While some have advocated the routine use of biomarkers in the pre- and/or postoperative period for all noncardiac surgery, this remains a Class III (LOE C) indication for low-risk patients based on the ESC perioperative guidelines versus being encouraged in the more recent Canadian guidelines. , It is reasonable to assess preoperative troponin and/or NT-proBNP or BNP in high-risk or major surgery patients (Class IIb, LOE B) and we presently use these biomarkers in select patients (e.g. complex high risk surgery, known poor LV systolic function, known treated 3-vessel coronary disease and <1 year history of coronary DES). The Canadian perioperative guidelines emphasize that measuring NT-proBNP or BNP before noncardiac surgery can enhance perioperative cardiac risk estimation in patients who are 65 years of age or older, are 45–64 years of age with significant cardiovascular disease, or have an RCRI score ≥1 (strong recommendation; moderate-quality evidence), but routine use of biomarkers has not yet become standard practice in many other countries.

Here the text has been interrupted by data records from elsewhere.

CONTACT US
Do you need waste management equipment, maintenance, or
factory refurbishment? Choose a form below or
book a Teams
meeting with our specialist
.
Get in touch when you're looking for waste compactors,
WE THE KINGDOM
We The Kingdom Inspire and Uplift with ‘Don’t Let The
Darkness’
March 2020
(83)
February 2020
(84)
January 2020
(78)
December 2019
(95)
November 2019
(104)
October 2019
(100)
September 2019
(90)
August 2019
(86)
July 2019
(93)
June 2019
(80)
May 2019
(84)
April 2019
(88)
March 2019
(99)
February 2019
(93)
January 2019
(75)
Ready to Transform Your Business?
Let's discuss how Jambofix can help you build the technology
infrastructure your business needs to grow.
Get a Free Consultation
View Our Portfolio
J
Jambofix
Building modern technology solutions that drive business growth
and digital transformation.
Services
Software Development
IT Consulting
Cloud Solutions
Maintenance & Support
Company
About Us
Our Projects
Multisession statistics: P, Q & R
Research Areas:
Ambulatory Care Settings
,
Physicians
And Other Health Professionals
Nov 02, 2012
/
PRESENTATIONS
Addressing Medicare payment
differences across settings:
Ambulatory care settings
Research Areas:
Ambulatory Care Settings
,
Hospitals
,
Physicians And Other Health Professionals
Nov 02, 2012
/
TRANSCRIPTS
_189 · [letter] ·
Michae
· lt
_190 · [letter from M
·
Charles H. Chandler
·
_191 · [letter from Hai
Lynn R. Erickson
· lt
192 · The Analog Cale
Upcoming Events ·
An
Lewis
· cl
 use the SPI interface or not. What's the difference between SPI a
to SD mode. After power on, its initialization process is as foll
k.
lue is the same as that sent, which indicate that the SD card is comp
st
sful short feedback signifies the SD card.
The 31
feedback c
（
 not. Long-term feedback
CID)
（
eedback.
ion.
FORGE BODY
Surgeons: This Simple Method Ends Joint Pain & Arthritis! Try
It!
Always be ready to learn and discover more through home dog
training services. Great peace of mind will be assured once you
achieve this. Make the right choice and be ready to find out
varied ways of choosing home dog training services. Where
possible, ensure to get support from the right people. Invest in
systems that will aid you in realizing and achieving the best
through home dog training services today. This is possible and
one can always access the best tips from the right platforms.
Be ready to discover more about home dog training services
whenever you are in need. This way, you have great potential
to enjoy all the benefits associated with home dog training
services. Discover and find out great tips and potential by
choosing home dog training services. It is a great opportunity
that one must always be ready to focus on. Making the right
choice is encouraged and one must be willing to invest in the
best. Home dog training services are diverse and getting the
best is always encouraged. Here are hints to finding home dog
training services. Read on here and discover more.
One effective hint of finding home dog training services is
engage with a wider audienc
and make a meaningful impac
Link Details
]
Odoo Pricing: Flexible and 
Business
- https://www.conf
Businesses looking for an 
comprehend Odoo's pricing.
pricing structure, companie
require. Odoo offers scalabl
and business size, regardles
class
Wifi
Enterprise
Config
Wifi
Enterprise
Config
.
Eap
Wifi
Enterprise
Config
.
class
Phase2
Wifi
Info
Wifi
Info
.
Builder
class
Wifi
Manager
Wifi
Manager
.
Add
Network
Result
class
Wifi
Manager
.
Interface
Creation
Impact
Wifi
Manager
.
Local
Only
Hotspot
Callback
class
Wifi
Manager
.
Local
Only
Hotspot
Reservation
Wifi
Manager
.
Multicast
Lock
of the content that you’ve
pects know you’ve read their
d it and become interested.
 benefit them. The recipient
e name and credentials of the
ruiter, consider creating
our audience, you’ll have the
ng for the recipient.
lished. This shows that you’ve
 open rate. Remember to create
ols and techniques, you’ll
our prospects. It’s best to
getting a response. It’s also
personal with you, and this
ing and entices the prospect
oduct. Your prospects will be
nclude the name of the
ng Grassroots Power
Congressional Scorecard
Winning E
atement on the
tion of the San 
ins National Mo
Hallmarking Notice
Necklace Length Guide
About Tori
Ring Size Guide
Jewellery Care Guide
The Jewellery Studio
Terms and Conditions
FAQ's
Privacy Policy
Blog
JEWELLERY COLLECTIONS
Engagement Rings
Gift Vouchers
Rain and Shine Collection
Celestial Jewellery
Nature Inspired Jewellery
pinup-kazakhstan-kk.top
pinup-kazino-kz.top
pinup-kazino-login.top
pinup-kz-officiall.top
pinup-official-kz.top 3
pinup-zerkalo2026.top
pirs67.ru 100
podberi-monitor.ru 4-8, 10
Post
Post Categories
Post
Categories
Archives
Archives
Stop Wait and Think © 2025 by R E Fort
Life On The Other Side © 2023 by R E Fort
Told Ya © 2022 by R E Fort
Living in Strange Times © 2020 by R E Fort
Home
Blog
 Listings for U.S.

Preoperative ECG is recommended for all patients undergoing vascular surgery (Class I, Level C). New resting ST-segment ECG changes may require additional workup, depending on the urgency of the planned vascular surgery. However, most preoperative ECG abnormalities represent chronic changes that must be considered in the clinical context of overall risk. Patients with pathologic Q-waves or LVH are more likely to have perioperative ischemia or infarction. In one study of patients undergoing noncardiac surgery, preoperative bundle branch blocks, Q waves, and ST-T changes were significant predictors of postoperative cardiac events, however their predictive power was lost with multivariable logistic regression that included the six RCRI independent risk factors. Accordingly, chronic ECG changes alone should not be used to adjudicate MACE risk.